En effet, la formation de l’IHEST nous amène à construire des liens, voire des habitudes de travail entre la recherche, les secteurs privés et publics, ainsi que la société civile. Les travaux d’Elinor Ostrom ont montré que pour les biens communs, la coopération entre acteurs locaux permet une meilleure gestion, plus durable que la compétition ou le laisser-faire, qui aboutit à une surexploitation des ressources. Elle apportait là une réfutation de la « tragédie des biens communs » théorisée par le biologiste Garrett Hardin dans son article de 1968 dans Science. Ces travaux lui ont valu d’être la première femme (et la seule à ce jour) à recevoir le prix Nobel d’Economie.

Les biens communs peuvent désigner des ressources naturelles, (une forêt, les pêcheries, une ressource en eau, …), mais aussi des biens immatériels (la recherche scientifique, la culture, les langues et traditions, …). Depuis des siècles l’avancement de la recherche scientifique s’est appuyée sur ces principes d’ouverture, de coopération, de diffusion, de démocratisation. Cette gestion collective du patrimoine intellectuel, crée le cadre d’émergence de nombreuses innovations.

Dans le monde informatique, une application des biens communs est le logiciel libre, parfois considéré comme « fer de lance des communs numériques ». Les logiciels libres sont des logiciels dont le code source est accessible et modifiable par tous, dont les développements futurs et la gouvernance sont gérés par une communauté. Cela peut sembler utopique, mais a donné lieu au développement de logiciels largement utilisés par de nombreux acteurs, par exemple Linux, le système d’exploitation de 70 % des serveurs d’internet, Wikipédia, l’encyclopédie de référence, etc.

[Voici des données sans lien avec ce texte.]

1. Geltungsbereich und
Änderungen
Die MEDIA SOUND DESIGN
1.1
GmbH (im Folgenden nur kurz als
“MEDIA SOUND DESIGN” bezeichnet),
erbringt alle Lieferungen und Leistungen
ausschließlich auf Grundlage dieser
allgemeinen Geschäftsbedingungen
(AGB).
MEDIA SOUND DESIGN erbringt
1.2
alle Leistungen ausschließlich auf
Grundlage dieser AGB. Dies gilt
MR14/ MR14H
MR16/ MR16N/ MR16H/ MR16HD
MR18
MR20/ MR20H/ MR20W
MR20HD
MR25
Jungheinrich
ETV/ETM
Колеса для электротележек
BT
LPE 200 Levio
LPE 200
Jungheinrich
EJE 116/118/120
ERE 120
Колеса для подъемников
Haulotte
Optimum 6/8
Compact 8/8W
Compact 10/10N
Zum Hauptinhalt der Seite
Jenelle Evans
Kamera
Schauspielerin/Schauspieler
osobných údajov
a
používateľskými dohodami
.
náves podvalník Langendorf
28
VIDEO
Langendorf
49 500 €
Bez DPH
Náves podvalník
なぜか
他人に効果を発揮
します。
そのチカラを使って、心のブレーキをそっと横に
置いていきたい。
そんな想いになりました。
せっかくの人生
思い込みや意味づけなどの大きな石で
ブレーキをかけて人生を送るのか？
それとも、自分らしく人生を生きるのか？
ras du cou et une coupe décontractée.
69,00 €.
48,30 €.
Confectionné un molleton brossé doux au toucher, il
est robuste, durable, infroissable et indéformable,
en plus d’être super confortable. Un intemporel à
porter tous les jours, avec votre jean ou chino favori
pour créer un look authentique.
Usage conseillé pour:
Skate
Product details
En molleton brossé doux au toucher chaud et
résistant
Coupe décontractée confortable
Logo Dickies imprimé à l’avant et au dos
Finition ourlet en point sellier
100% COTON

Au centre de ce schéma de pensée, il y a la notion de dilemme social, c’est-à-dire les cas où la quête de l’intérêt individuel conduit à un résultat plus mauvais pour tous que celui résultant d’un autre type de comportement. A l’heure du plus grand défi pour notre humanité : continuer à vivre sur Terre, à l’heure des secousses sociales qui interrogent et nous obligent à plus de démocratie, à l’heure de changements démographiques qui nous amènent à considérer l’humanité toute entière et non comme une somme de nations, peut-on encore se permettre d’ignorer d’autre modes de gouvernance ?

Nous pouvons témoigner de la richesse d’un dialogue intime et équitable entre représentants de la recherche, d’administrations publiques, d’entreprises privées et de corps sociaux au sein de notre promotion de l’IHEST. Une dynamique aussi fertile amène à considérer des solutions inattendues à nos problèmes de gestion de la ressource. Quel plus beau nom qu’Elinor Ostrom pour guider nos réflexions communes vers un monde meilleur ? Gageons qu’une dynamique aussi fertile conduira à rendre les hommes meilleurs dans leur écosystème et dans les trajectoires de société qu’ils dessinent.